The GraphQL-specific challenges highlighted in the case study—the need for AST traversal, the complexity of shared fields across types, the importance of real traffic data over static analysis—provide valuable technical details for organizations facing similar problems. The 30-day traffic analysis window represents a thoughtful balance between safety (avoiding deletion of rarely-used but important fields) and effectiveness (ensuring fields are genuinely unused rather than temporarily idle).
## Implications for AI-Assisted Development
This case study contributes to the growing body of evidence around practical AI applications in software engineering beyond code generation and copilot-style assistance. The agent operates not as an interactive assistant but as an autonomous background service, representing a different category of AI integration in development workflows. This "set it and forget it" approach requires higher reliability standards—the agent must consistently produce correct, safe changes without human oversight during execution, though human review remains part of the approval process.
The system's design choices reflect lessons learned from earlier automation attempts in software engineering. The incremental approach (one field at a time), comprehensive PR documentation, automatic code owner assignment, and integration with existing review processes all suggest an understanding that successful automation augments rather than replaces human judgment. The agent handles the tedious, time-consuming work of identifying unused code, removing it, and updating tests, while human reviewers provide final approval based on context and domain knowledge.

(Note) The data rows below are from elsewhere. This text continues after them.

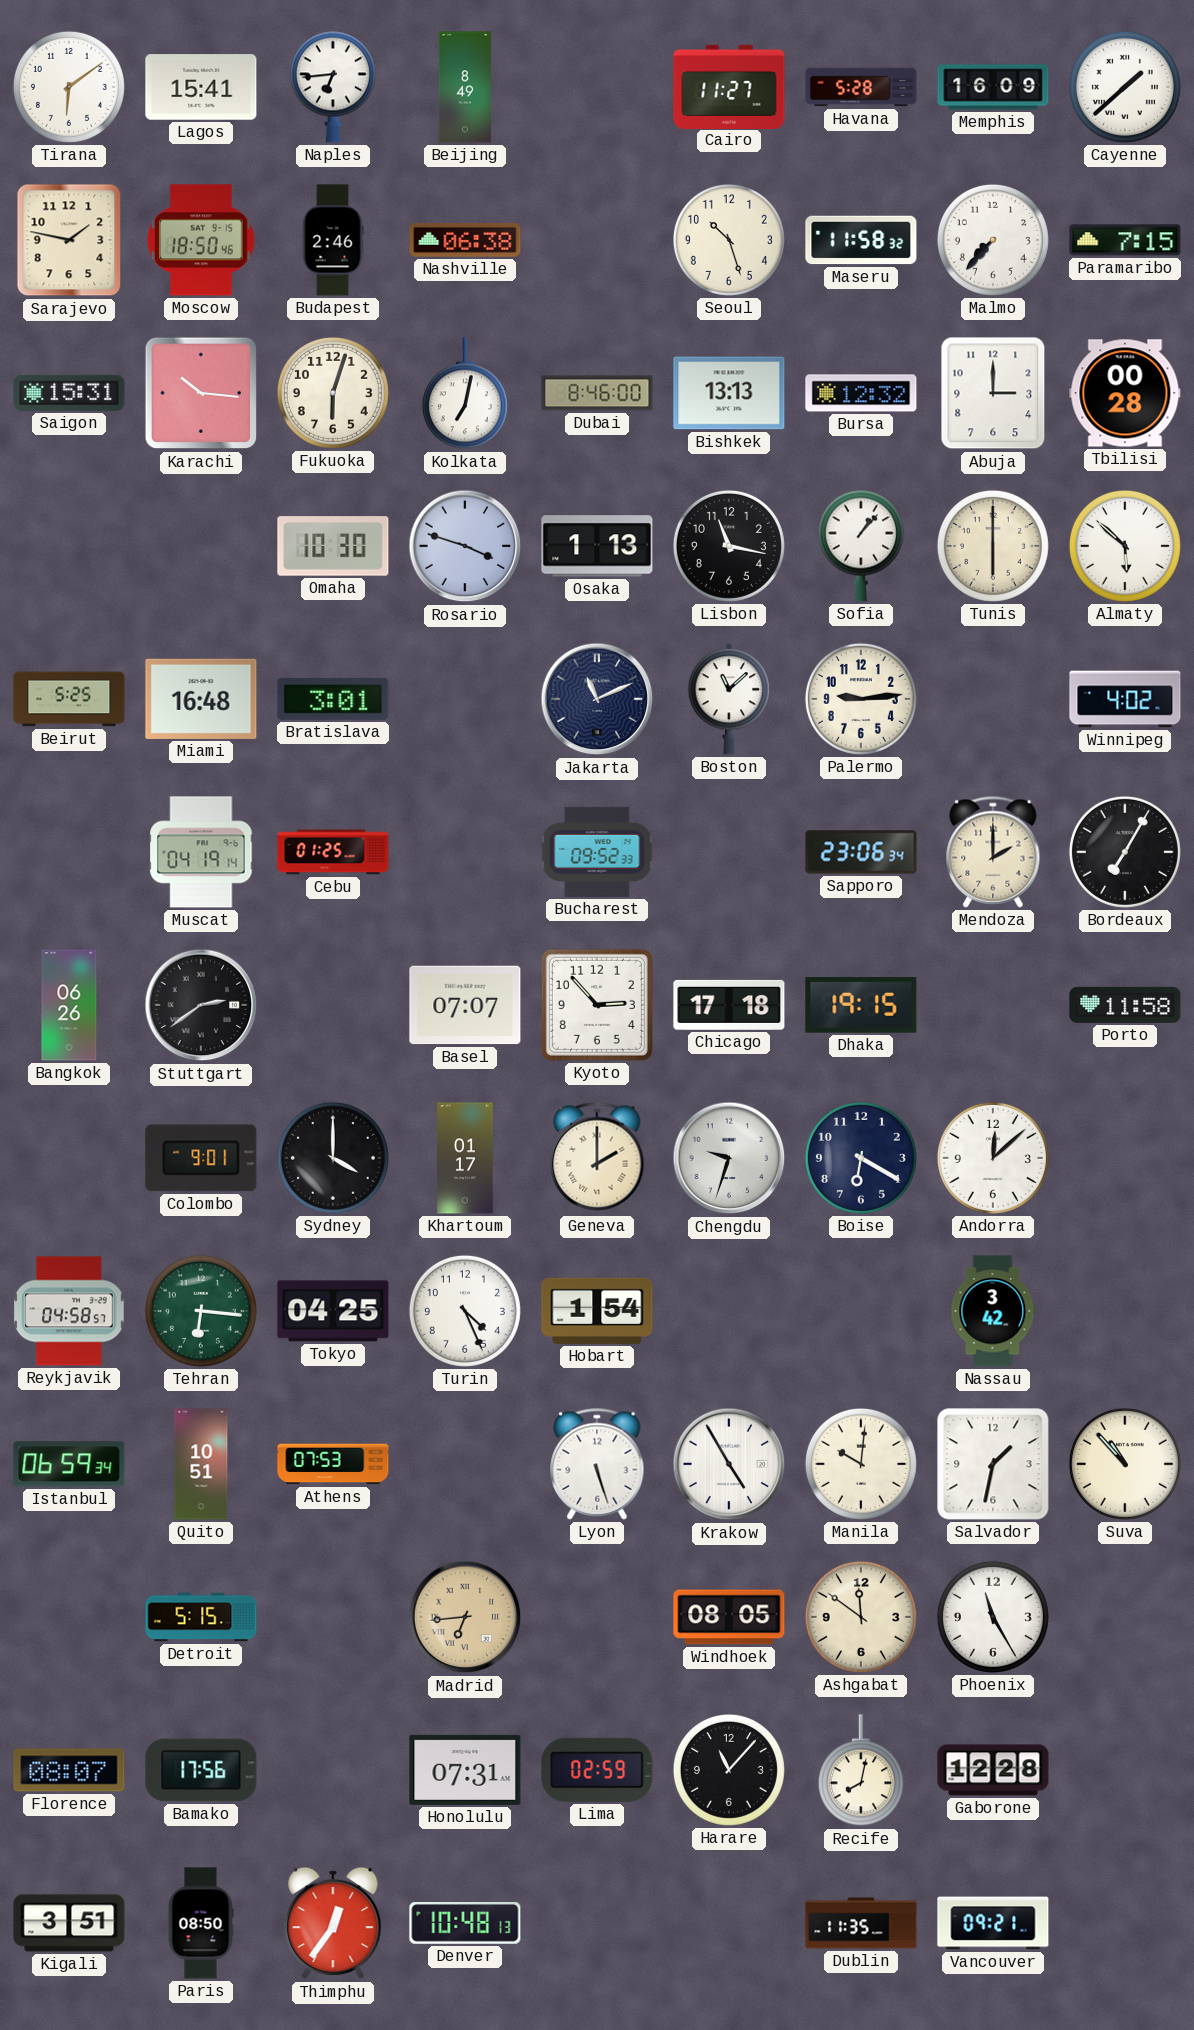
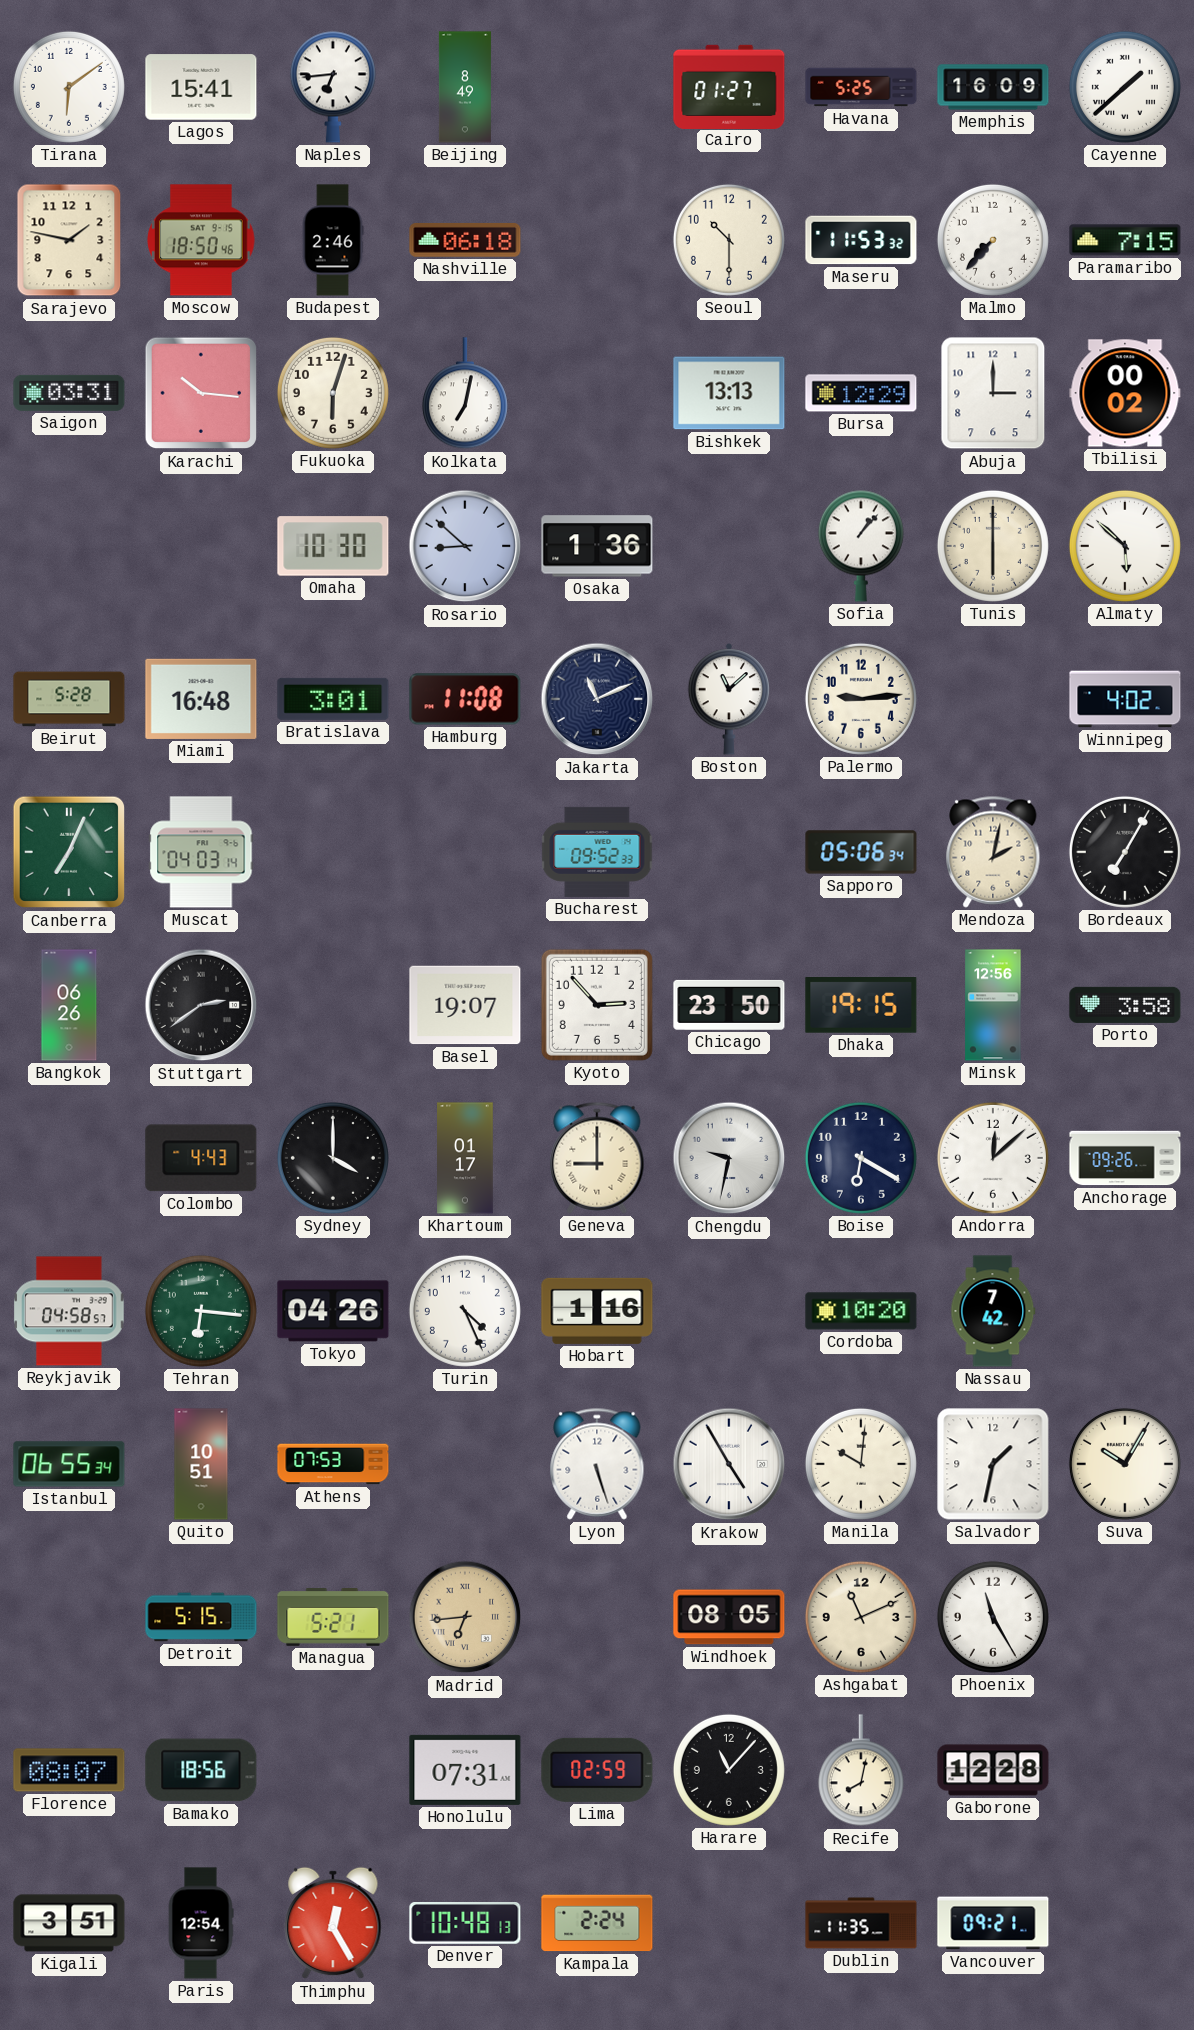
Cairo: 11:27 -> 01:27
Havana: 5:28 -> 5:25
Nashville: 06:38 -> 06:18
Seoul: 10:27 -> 10:30
Maseru: 11:58 -> 11:53
Saigon: 15:31 -> 03:31
Dubai: 8:46 -> none
Bursa: 12:32 -> 12:29
Tbilisi: 00:28 -> 00:02
Rosario: 3:48 -> 8:52
Osaka: 1:13 -> 1:36
Lisbon: 11:17 -> none
Beirut: 5:25 -> 5:28
Hamburg: none -> 11:08
Canberra: none -> 7:04
Muscat: 04:19 -> 04:03
Cebu: 01:25 -> none
Sapporo: 23:06 -> 05:06
Mendoza: 2:00 -> 2:02
Basel: 07:07 -> 19:07
Chicago: 17:18 -> 23:50
Minsk: none -> 12:56
Porto: 11:58 -> 3:58
Colombo: 9:01 -> 4:43
Geneva: 2:00 -> 9:00
Chengdu: 9:33 -> 9:32
Anchorage: none -> 09:26
Tokyo: 04:25 -> 04:26
Hobart: 1:54 -> 1:16
Cordoba: none -> 10:20
Nassau: 3:42 -> 7:42
Istanbul: 06:59 -> 06:55
Suva: 10:53 -> 10:05
Managua: none -> 5:21
Ashgabat: 11:51 -> 11:11
Bamako: 17:56 -> 18:56
Paris: 08:50 -> 12:54
Thimphu: 12:36 -> 12:25
Kampala: none -> 2:24
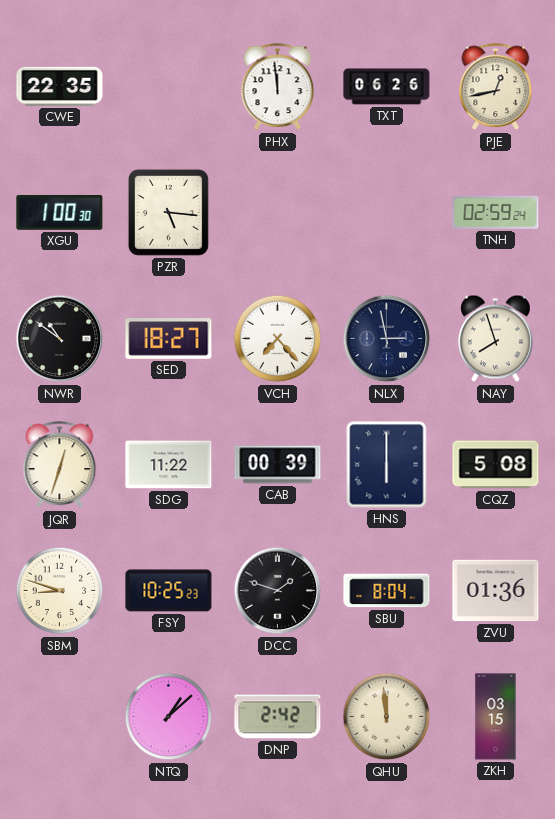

Looking forward, Whatnot's engineering team explicitly states their intention to expand this approach to other maintenance tasks, including feature flag cleanup and flag deprecation. These represent similar patterns: well-defined, repetitive tasks that require code understanding but follow predictable patterns. The success of the GraphQL cleanup agent provides both technical validation and organizational confidence for extending AI automation to other aspects of production maintenance.
The case study ultimately demonstrates that LLMs in production can deliver value in focused, well-scoped applications that address specific operational pain points. Rather than attempting to replace engineers or automate all development tasks, the approach succeeds by identifying high-friction, low-variability work that AI can handle reliably, freeing human engineers to focus on higher-level design and feature development. This pragmatic approach to AI integration may prove more sustainable and valuable than more ambitious but less reliable attempts at comprehensive automation.